19. A report has also been prepared by Ms. Anna Campbell of Forensic Psychological Services. She purported to diagnose mental illness, which of course she is not qualified as a psychologist to do. It appears that when she examined him all relevant information was obtained from the appellant’s daughter. She described him as presenting as “highly distressed. He was incoherent and unable to participate cohesively in the interview process”. We think that this report carries little weight. No information seems to have been obtained by her about his attitude to the offence in question. He gave an exculpatory version of events to Dr. Mullally. It is not submitted on his behalf that he has or had any relevant psychological or mental health difficulties, in any event, (and rightly having regard to those reports)
20. To us, the mitigating factors must accordingly, be confined to the facts that, firstly, the respondent is not of Irish birth and though here since 2001 - he has settled here permanently - it may be somewhat more difficult for him in prison than it might be, say, for an Irish Caucasian, although as a minimum he has some degree of competence in English as he taught the religion class of which the victim was a member in that language and his family live here, secondly, he is of previous good character (he has no previous convictions of relevance) and, thirdly, he has a reasonable work record.

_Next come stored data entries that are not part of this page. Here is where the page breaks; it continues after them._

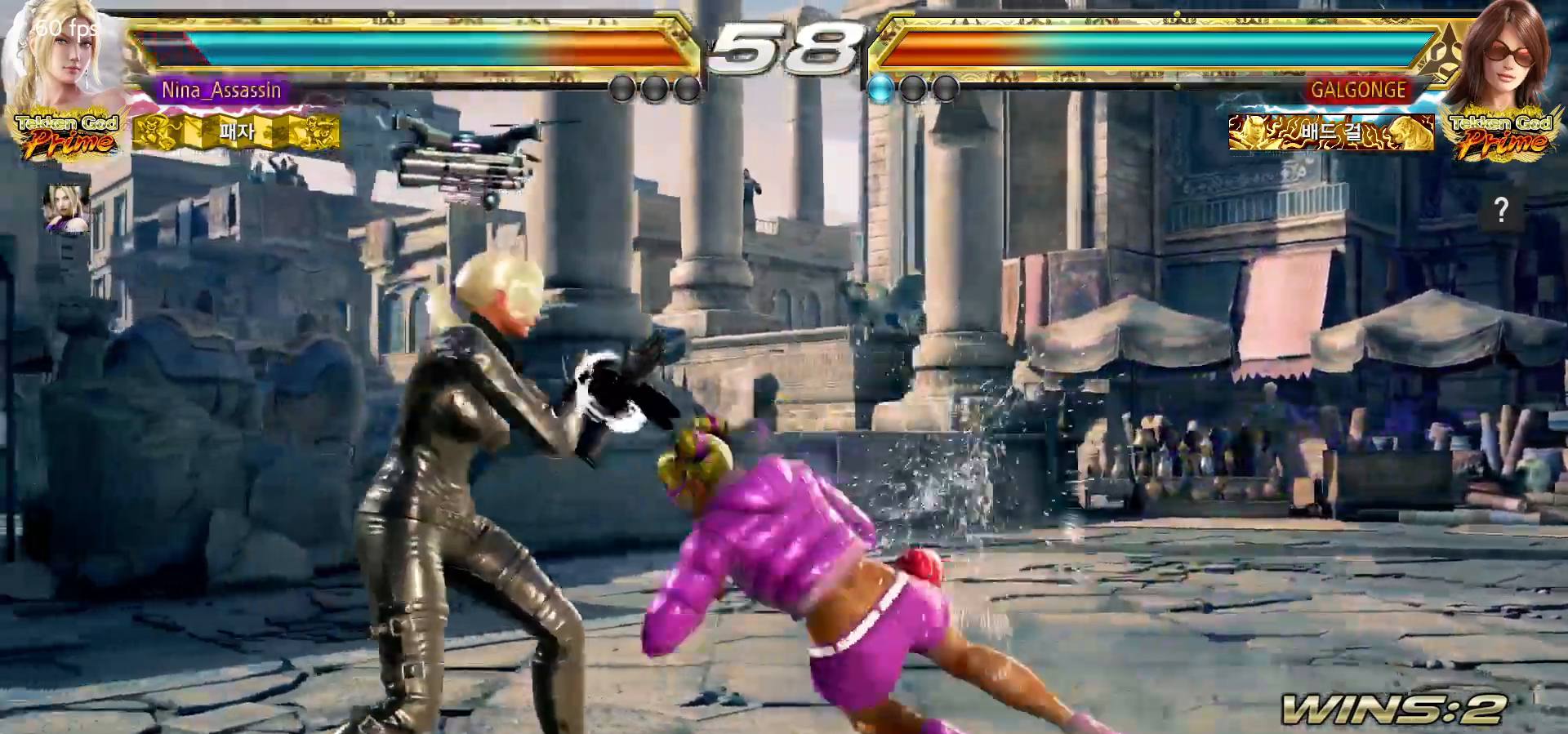
{"dt_ms": 500, "buttons": [], "left_stick": "down-left"}
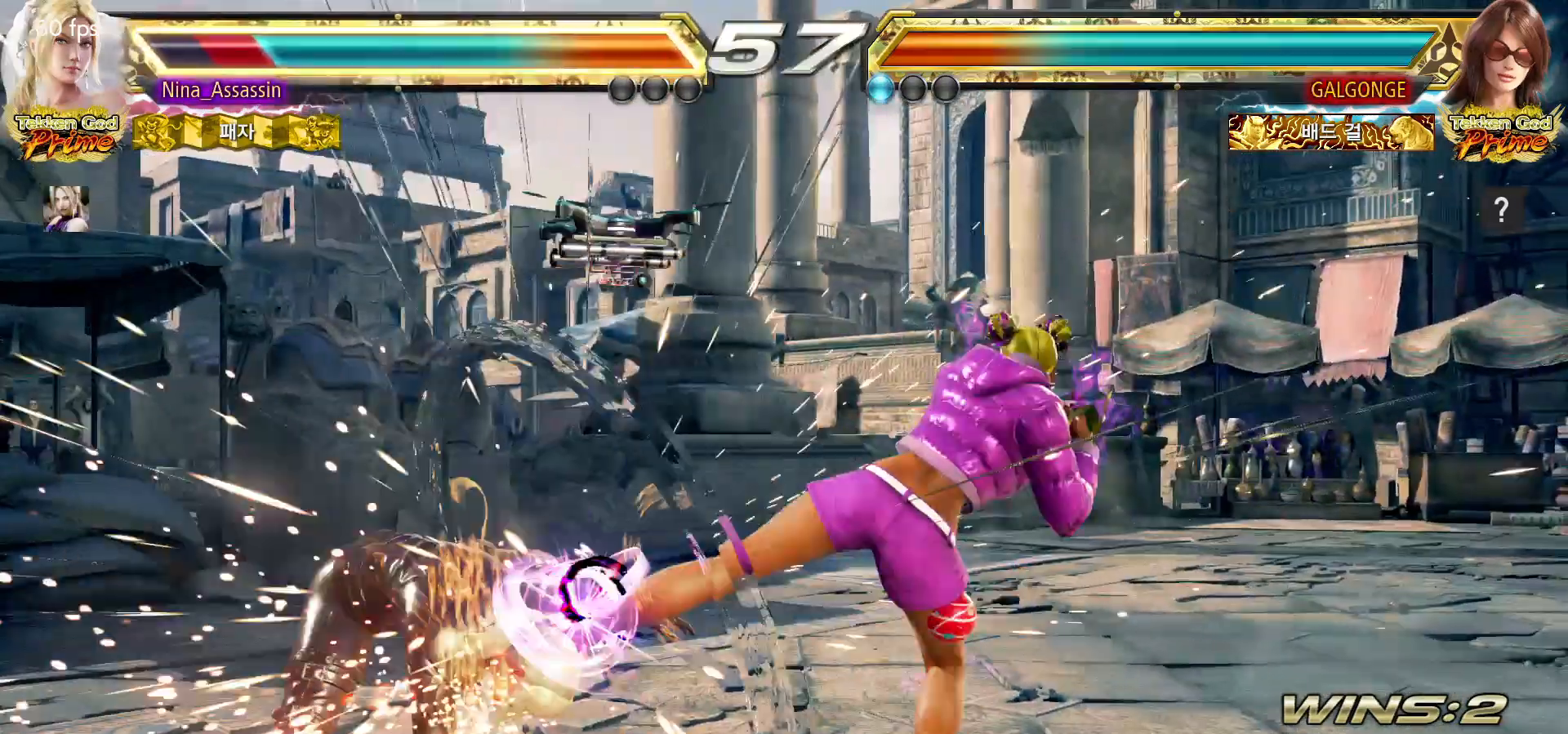
{"dt_ms": 500, "buttons": [], "left_stick": "left", "events": [[183, "left_stick", "center"], [417, "left_stick", "left"]]}
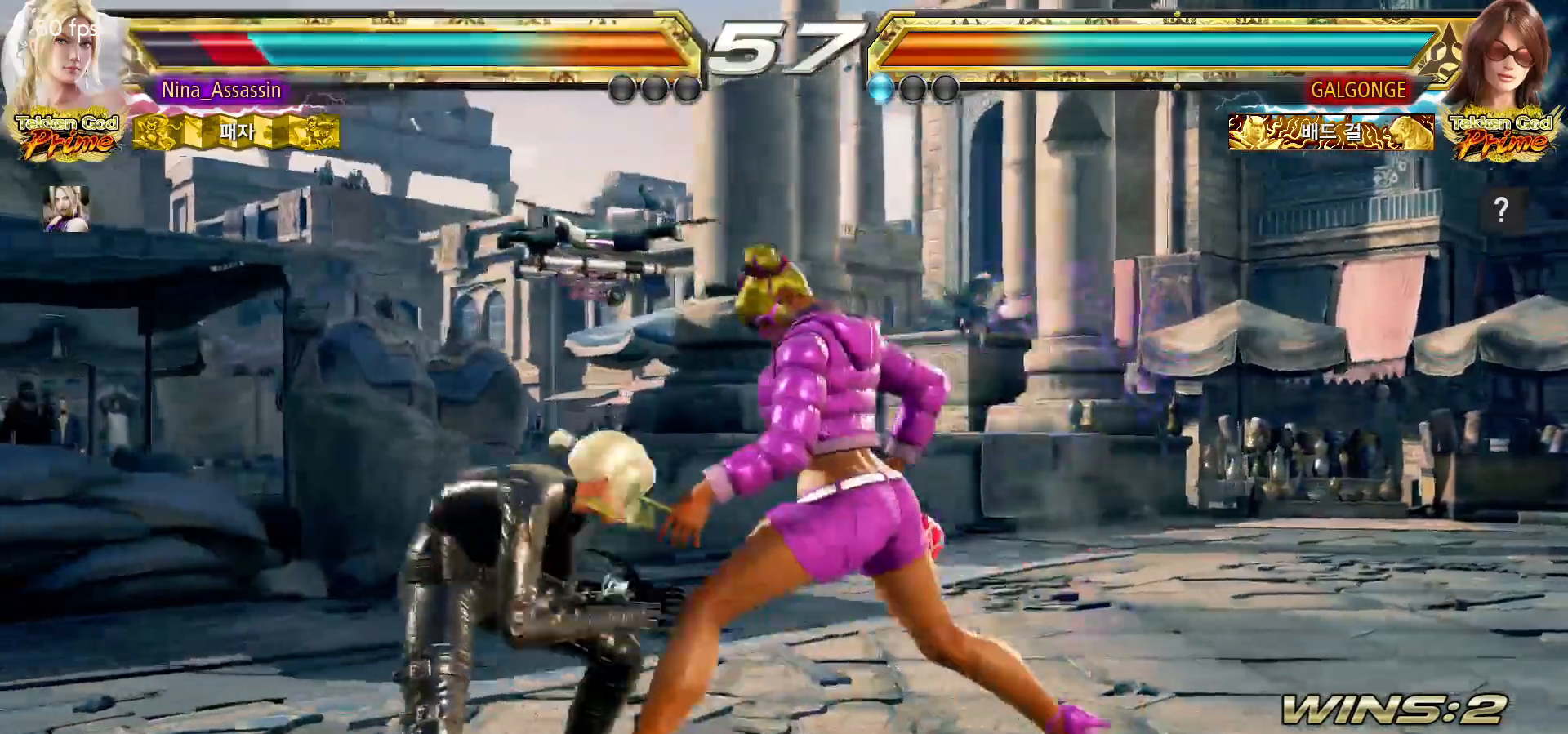
{"dt_ms": 500, "buttons": [], "left_stick": "center"}
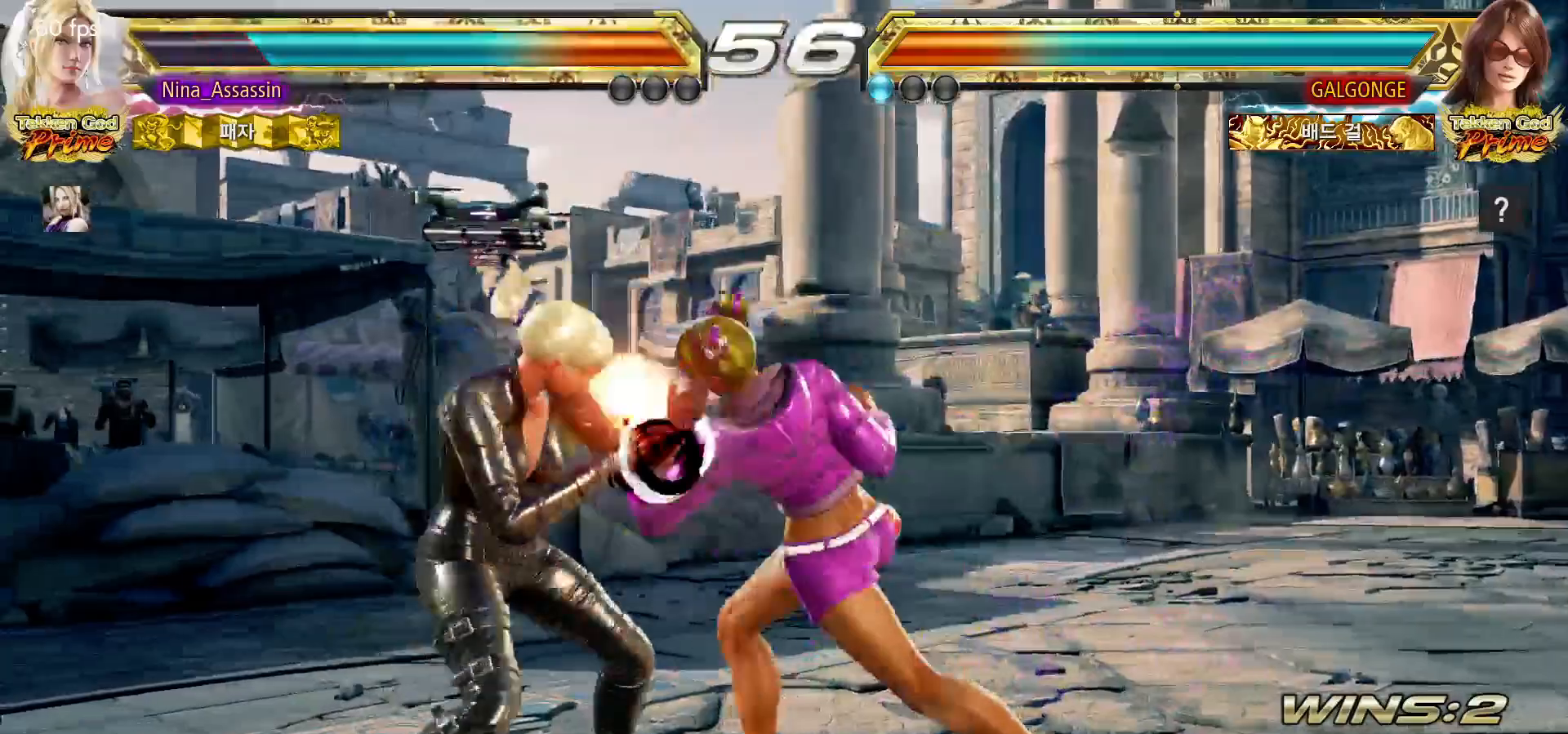
{"dt_ms": 500, "buttons": [], "left_stick": "left"}
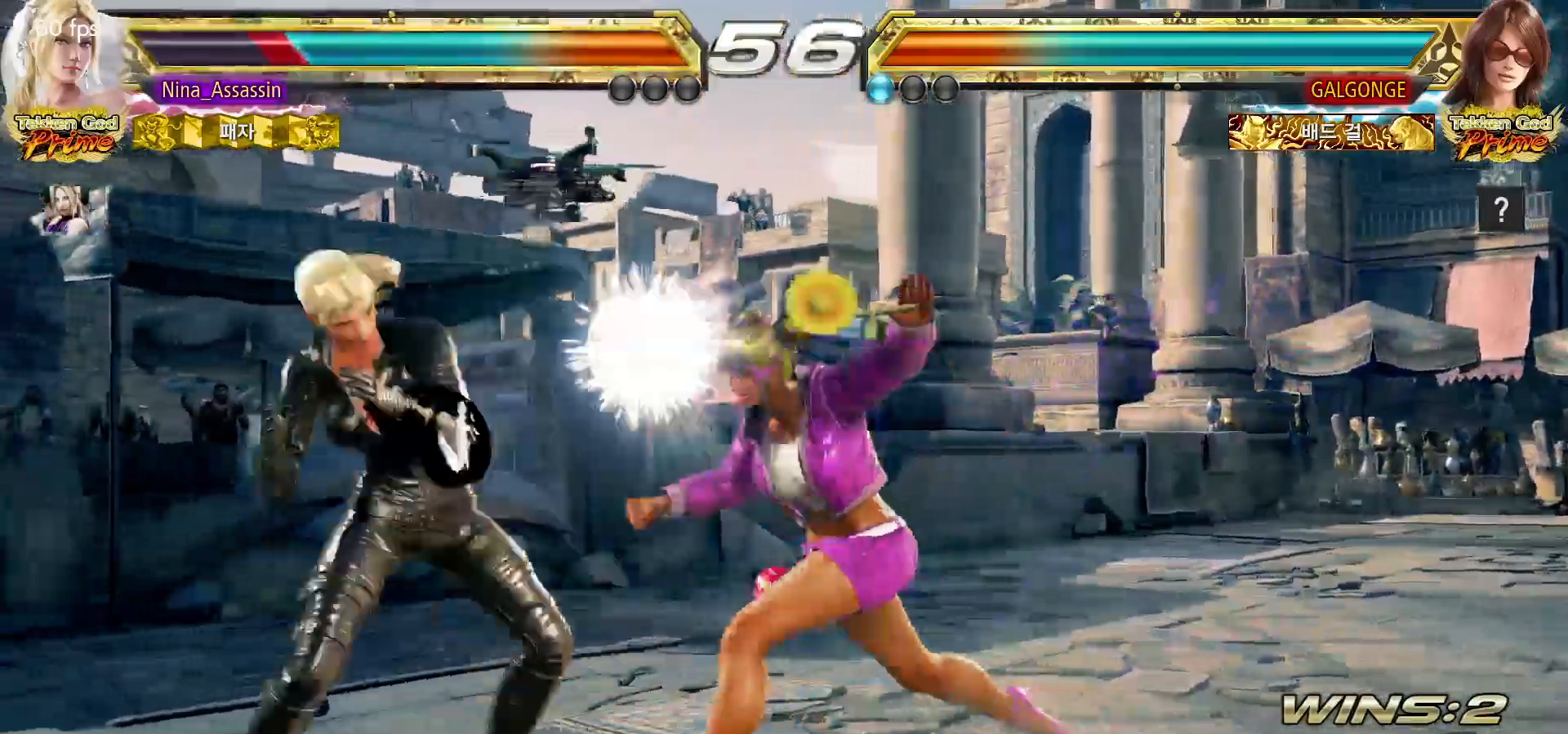
{"dt_ms": 500, "buttons": [], "left_stick": "center", "events": [[233, "left_stick", "center"]]}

21. We think that the learned trial judge fell into error in fixing the headline sentence at two years. The threshold which must be met for intervention by this Court when asked to review a sentence on the grounds that it is unduly lenient is high, but has been met. We think that this offence falls at the lower half of the middle range for offences of this type, the maximum being of course 14 years in the case of someone of the victim’s age. We think, accordingly, that the appropriate headline sentence is 5 ½ years’ imprisonment. We think that should be reduced not merely because of the mitigating factors which we have identified but, in accordance with the jurisprudence of this Court, by virtue of the fact that a higher sentence than that imposed by the trial judge is now imposed. We accordingly quash the order of the Circuit Court. We take the view that the post mitigation sentence should be one of 4 ½ years. In lieu of suspending any portion thereof, we think that it is appropriate also that the respondent be subject to post-release supervision. We accordingly direct such supervision for a period of two years after his release. The term which we impose upon him in that regard is that he will abide the directions of the probation and welfare services during that period.